Elevating the Game
The essence of golf tournaments are inherently the same. Players compete to see who can score the best and prize money is handed out. Looking more closely at The Genesis Invitational, it becomes clear the tournament has set the standard for professional golf in the past, present, and future.
First played in 1926, the tournament in Los Angeles is the fourth oldest annual event on the PGA TOUR schedule and second oldest non-major to be contested each year. For over 90 years, the event set trends, broke barriers, and created legends. When Tiger Woods became host of the event in 2017 with Genesis as the title sponsor, a new chapter in the tournament’s storied history was being written.
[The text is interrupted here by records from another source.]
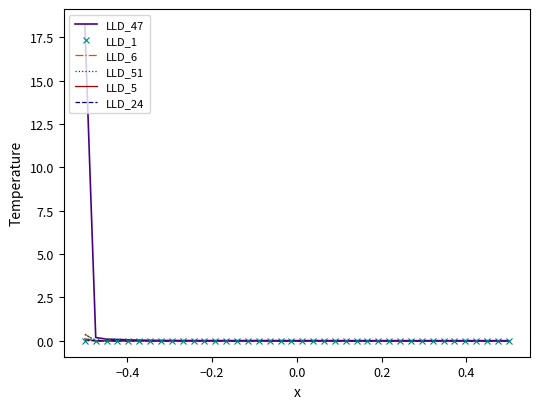

Which series has the largest range (max minus min)?

LLD_47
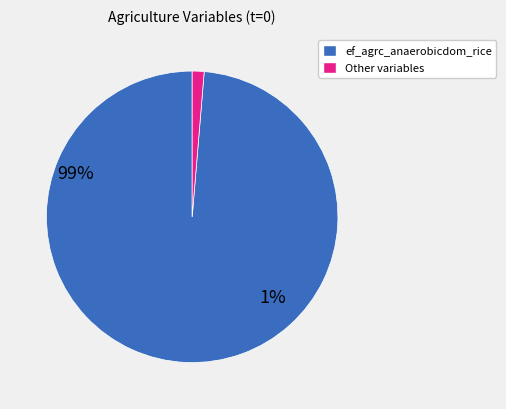

Count the number of slices in the pie.

2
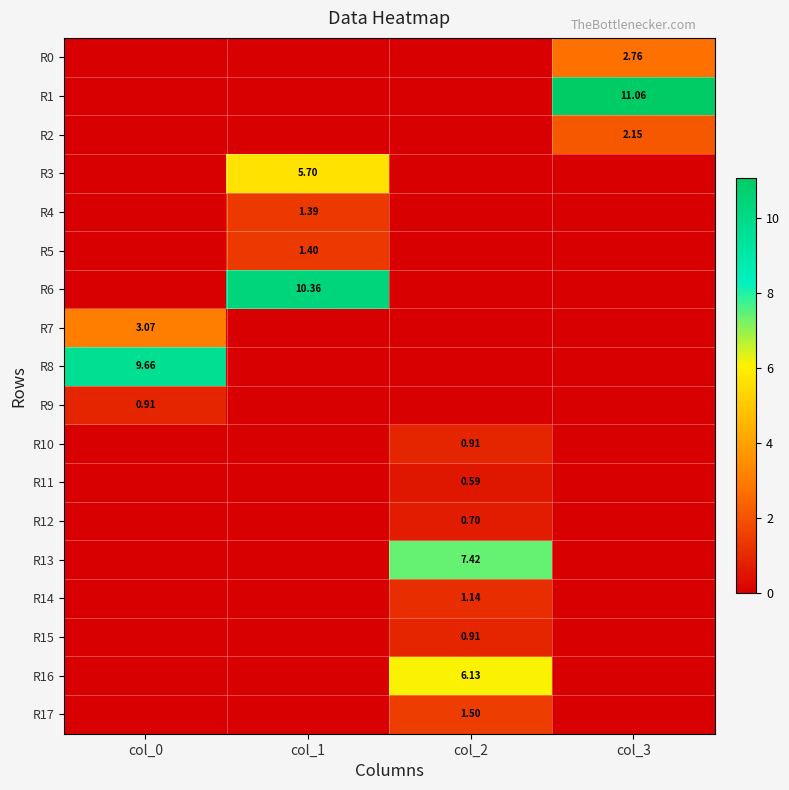

Rank the series by their maximum value, from lowest to highest.

R11, R12, R9, R15, R10, R14, R4, R5, R17, R2, R0, R7, R3, R16, R13, R8, R6, R1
“I feel like the build up to it has gotten so much bigger,” 2021 champion Max Homa said. “Obviously, Tiger has a big part to do with that, he is the needle in golf, he doesn’t just move it, he is it, so it’s awesome that he has tied his name to an event that selfishly to me is very important.”
Having attended the tournament as a kid who grew up in the L.A. suburbs, Homa understands the importance of this event both in the city of L.A. and on the PGA TOUR calendar. Other professionals on the PGA know the importance of the tournament as well.
“I think it’s a tournament you circle at the beginning of the year and are excited to play,” major winner Keegan Bradley added.
And the best players have been circling The Genesis Invitational. Since 2017, the tournament as consistently ranked among the strongest fields in golf outside of the major championships. Winning at Riviera already was a career accomplishment. Now winning the tournament with Tiger Woods as host raises the stakes.
“It means something a little more to us as players, these invitationals to be in that field,” 2020 champion Adam Scott said. “The prestige, having Tiger associated with it, to be presented the trophy from him on the green will be a memory that will sit right up there for my whole career, and it will for the champions in the future as well.”
Together with Tiger as host, Genesis as the title sponsor hasn’t gone unnoticed on the world’s best golfers.
“It’s nice to see both those parties, Genesis and Tiger, come together to make this the special tournament that it should be,” Scott said.
“I feel like it’s become…cooler,” Homa said. “Even the colors, the black and the silver. We are in Los Angeles, there’s a lot of celebrities, and actors, and athletes that come through here that do play golf. So, it’s cool that the tournament has tied that into it.”